In summary, among a representative sample of ARV-naïve subjects in the CASTLE study, transmitted drug resistance mutations identified by ultra-deep sequencing were common, and B and non-B HIV-1 subtypes had a similar rate of TDRs. TDRs identified by UDS did not affect virologic response for subjects on a boosted PI. However, a small subset of subjects with extensive N(t)RTI backbone TDR patterns were likely to experience virologic failure. Further investigations should be performed to determine the prevalence of TDRs in diverse populations of HIV infected persons across the different regions of the world. Studies should also be done to determine which ARV regimens are best at suppressing HIV variants possessing TDRs at different variant levels and mutation patterns.
The CASTLE study was a 96 week study comparing the antiviral efficacy and safety of ATV/r with LPV/r, each in combination with TDF/FTC in HIV-infected treatment-naïve subjects. The primary objective of the study was to compare the proportion of subjects with HIV RNA levels <50 c/mL at Week 48 between the ATV/r+TDF/FTC and LPV/r+TDF/FTC regimens. The primary analysis of the study confirmed the hypothesis that ATV/r/TDF/FTC was non inferior to LPV/r/TDF/FTC with 78% and 76% of subjects respectively, having HIV RNA <50 c/mL at Week 48. Subjects were enrolled from 5 continents (Africa, Asia, Europe, North and South America) representing 28 countries and had given informed consent
Based on prior studies
Subjects were selected from all 5 continents, and 6 different HIV subtypes were represented. Baseline demography, CD4 cell count and viral load values, and baseline HIV genotype by standard genotyping (Monogram Biosciences, CA) were obtained from the clinical trial database.

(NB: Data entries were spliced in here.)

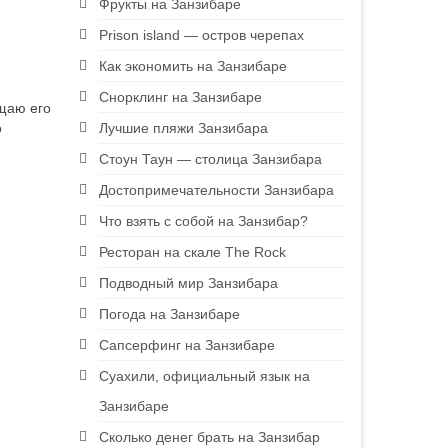
Фрукты на Занзибаре
Prison island — остров черепах
Как экономить на Занзибаре
Снорклинг на Занзибаре
щаю его
Лучшие пляжи Занзибара
о
Стоун Таун — столица Занзибара
Достопримечательности Занзибара
Что взять с собой на Занзибар?
Ресторан на скале The Rock
Подводный мир Занзибара
Погода на Занзибаре
Сапсерфинг на Занзибаре
Суахили, официальный язык на
Занзибаре
Сколько денег брать на Занзибар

Coded baseline plasma samples were sent to Yale for ultra-deep sequencing (UDS) using 454 Life Sciences sequencing center (Branford, CT). The method for UDS has been described elsewhere
Standard genotypic resistance mutation results were determined using Monogram Biosciences GeneSeq technology (South San Francisco CA)
The 2009 World Health Organization reference list of transmitted drug resistance mutations (TDRs) was used to evaluate for the rate of mutations detected by standard and ultra-deep sequencing
Proportions of subjects with TDRs detected by UDS were presented overall and by HIV subtypes, regions, and outcomes at Week 48 (VF or VS). Specific TDR mutation classes (NRTI, NNRTI and PI) were presented similarly. The proportions of subjects with TDRs (all mutations and by specific ARV class) at <20% of the viral population were further calculated. Proportions of subjects with TDRs by B vs. non-B subtypes were compared using Fisher's exact test
The parent CASTLE study is registered with ClinicalTrials.gov, number NCT00272779.